Republican presidential candidate, Senator John McCain, reacts to the crowd during a rally at Otterbein College in Westerville, Ohio, yesterday. - AP
WASHINGTON (AP):
IN AN outbreak of class warfare, Republican John McCain likened Democrat Barack Obama to European socialists who advocate redistributing wealth as he desperately tried to reverse his declining poll numbers.
With just over two weeks remaining to election day, the campaign heated up Saturday as Obama countered by accusing his rival of being "out of touch" with the struggles of middle-class Americans who need "a break".
Increasingly aggressive
The presidential candidates swapped sharply worded charges over tax cuts, each accusing the other of short-changing middle-income Americans at a time of economic hardship for millions.
McCain has become increasingly aggressive in debates, personal appearances and - in the last few days - automated phone calls as the polls showed him falling behind nationally as well as in several key battleground states.
Obama attacks his rival heartily, and his rhetoric is backed by a late-campaign television advertising blitz that McCain has been unable to match.
The candidates' itineraries underscored McCain's mounting problems holding on to states that traditionally have been safe for Republicans.
Obama spent the day in Missouri, a bellwether state that voted for President George W. Bush in 2004. Campaign aides, citing local police, estimated 100,000 people turned out to hear him at the Gateway Arch in St Louis on the banks of the Mississippi River.
State-by-state vote
Only once since 1904 has the Midwestern state failed to vote for the ultimate presidential election winner. The US election is not a national ballot; it is won or lost on a state-by-state basis, with the most populous states holding the most electoral votes.
McCain campaigned in North Carolina and Virginia, a pair of traditionally Republican states he is struggling to hold. Aides estimated his North Carolina crowd at 4,000 to 5,000, a number he matched later in the day during an outdoor appearance in Woodbridge, Virginia.

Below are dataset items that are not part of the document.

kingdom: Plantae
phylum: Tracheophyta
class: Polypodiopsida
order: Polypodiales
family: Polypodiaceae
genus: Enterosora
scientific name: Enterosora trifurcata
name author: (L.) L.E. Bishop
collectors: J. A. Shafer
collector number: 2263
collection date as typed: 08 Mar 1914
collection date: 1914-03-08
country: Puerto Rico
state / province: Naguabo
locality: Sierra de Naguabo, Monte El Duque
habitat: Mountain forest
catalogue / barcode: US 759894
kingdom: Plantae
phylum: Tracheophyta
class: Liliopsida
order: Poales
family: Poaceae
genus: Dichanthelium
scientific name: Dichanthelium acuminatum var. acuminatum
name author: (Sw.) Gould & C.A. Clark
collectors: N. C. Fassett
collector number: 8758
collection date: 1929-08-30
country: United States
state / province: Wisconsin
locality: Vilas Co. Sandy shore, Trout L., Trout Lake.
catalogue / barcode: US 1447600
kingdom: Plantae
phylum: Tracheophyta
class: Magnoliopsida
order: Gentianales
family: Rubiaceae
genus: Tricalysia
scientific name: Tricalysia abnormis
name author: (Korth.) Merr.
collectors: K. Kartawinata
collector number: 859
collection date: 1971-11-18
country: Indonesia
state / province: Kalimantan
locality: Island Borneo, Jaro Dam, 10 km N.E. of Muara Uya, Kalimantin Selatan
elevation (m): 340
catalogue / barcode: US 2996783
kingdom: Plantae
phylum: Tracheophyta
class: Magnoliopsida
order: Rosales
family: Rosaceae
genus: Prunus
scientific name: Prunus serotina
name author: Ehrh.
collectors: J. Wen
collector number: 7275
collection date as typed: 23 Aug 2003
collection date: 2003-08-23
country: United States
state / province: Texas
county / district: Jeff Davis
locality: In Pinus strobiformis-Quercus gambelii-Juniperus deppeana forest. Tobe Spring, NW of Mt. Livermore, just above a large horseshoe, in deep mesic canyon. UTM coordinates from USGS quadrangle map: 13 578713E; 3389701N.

The senator took the stage there to the theme song of Rocky, a movie about an underdog and comeback fighter, who loses his big fight in the final scene of the film.
The last Democratic candidate to win North Carolina was Southerner Jimmy Carter in 1976 when the Republicans were reeling from President Richard Nixon's resignation following the Watergate scandal. Virginia has not voted for a Democratic nominee since President Lyndon Johnson's landslide victory in 1964.
McCain fired the first volley Saturday, accusing his rival of wanting to "convert the IRS (Internal Revenue Service) into a giant welfare agency, redistributing massive amounts of wealth at the direction of politicians in Washington".
"At least in Europe, the socialist leaders who so admire my opponent are upfront about their objectives," the Arizona senator said in his radio address. "They use real numbers and honest language. And we should demand equal candour from Senator Obama. Raising taxes on some in order to give cheques to others is not a tax cut; it's just another government giveaway."